Data and methods
The SIPER database of characterised evaluations has three types of publicly accessible data:
- Policy measure characterisation: a basic three layer classification of the related policy measures (using a novel typology developed by the SIPER team — see below).
- Basic information: evaluation title, author, language, country, related files, etc.
- Factual Characterisation: characteristics that can be inferred from evaluation reports themselves (methods, timing, topics, etc.).
The evaluations covered
The evaluations and associated documents available through SIPER have been identified and accessed through a semi-structured search process involving targeting websites and approaching relevant individuals in regional and national ministries and agencies, international and supranational organisations and leading organisations in STI policy evaluation.
A number of criteria have been applied to characterise the identified evaluations in order to ensure that they are appropriate for the application of our characterisation process. However, we wish to emphasise that inclusion or non-inclusion of an evaluation in the SIPER database is in no way associated with any judgement of the 'quality' (howsoever that may be defined) of the evaluation or measure to which it refers. To be included, an evaluation should:
- Contain a systematic determination of a subject's merit, worth and significance, (generally using criteria governed by a set of standards)

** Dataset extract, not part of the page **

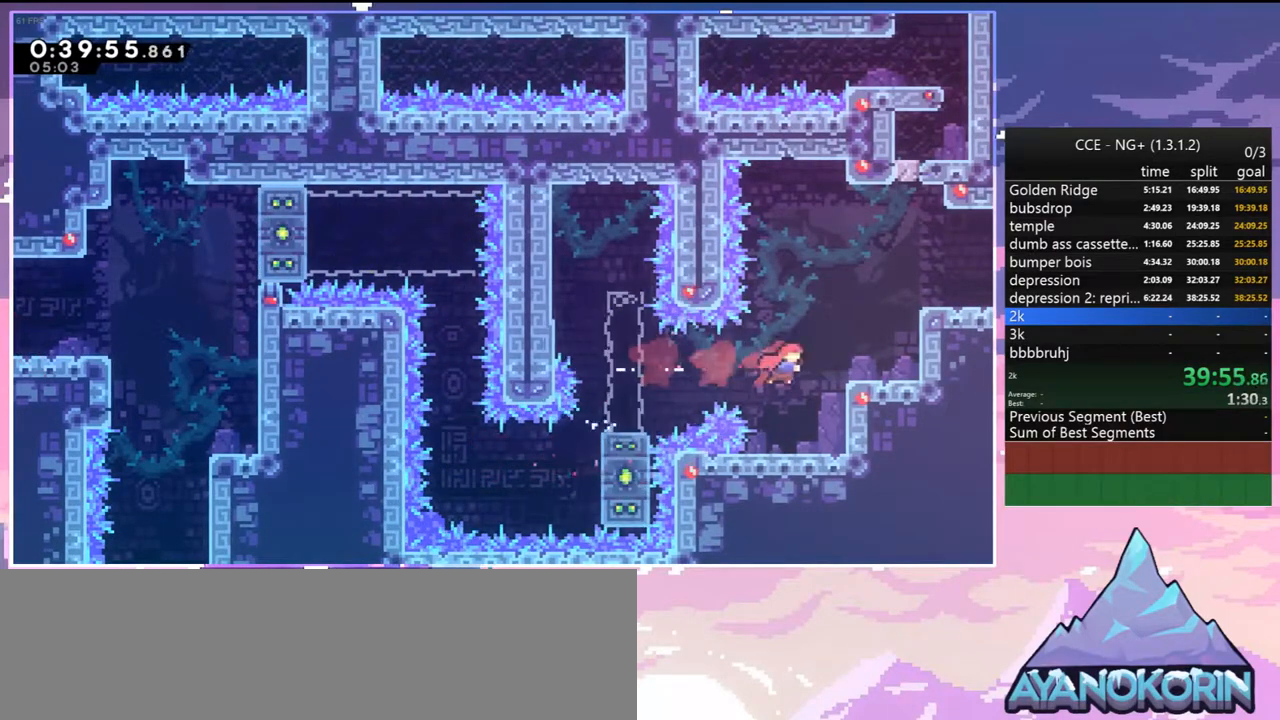
{"keys": ["down", "right"], "events": [[100, "dash", "up"], [200, "up", "up"], [284, "down", "down"]]}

- Relate directly to a science and innovation policy instrument or measure (i.e. all public intervention that supports science and innovation activities, not just confined to dedicated science and innovation ministries/agencies)
- Evaluate a specific policy instrument or group of instruments
- Have a distinguishable methodology
- Provide some sort of evidence of performance
How do we characterise related policy measures?
We characterise a science and innovation policy measure or instrument by locating it in a virtual three dimensional space according to the following three main elements or attributes:
- The target of the measure (i.e. recipient or primary beneficiary of the support) — 10 categories
- The modality (i.e. how the support is provided) — 7 categories
- The measure's policy objectives (i.e. the principal rationale for the support) — 16 categories
How is SIPER constructed?
Step 1 Collecting science and innovation policy evaluations from a wide range of sources across the world;
Step 2 Uploading evaluation documents into the SIPER repository;
Step 3 Characterising the factual information (timing, topics, methods, designs, etc.) of each evaluation and its related policy measure (target group, modality, objectives, country, etc.) so that evaluations are searchable by these characteristics, by any user through a simple web interface.
Step 4 Assessing the evaluations by policymakers: in a later stage of the process, SIPER will add a second layer of characterisation, asking policy makers who have commissioned evaluations in the last 3 years to assess these evaluations. This will be done through interviews with the core research team. This characterisation will not be made public, and is purely for research purposes. Any academic publications based on this research will make sure that no identification of specific evaluations and assessments will be possible, all will be anonymized.
How do we ensure the characterisation is correct?
All characterisations are done by evaluation experts or researchers trained by experienced evaluators following strict explicit guidelines and quality controls. We have developed detailed internal manuals for coders, and thorough protocols for recruiting external partners. We ensure inter-coder reliability through triangulation between coders.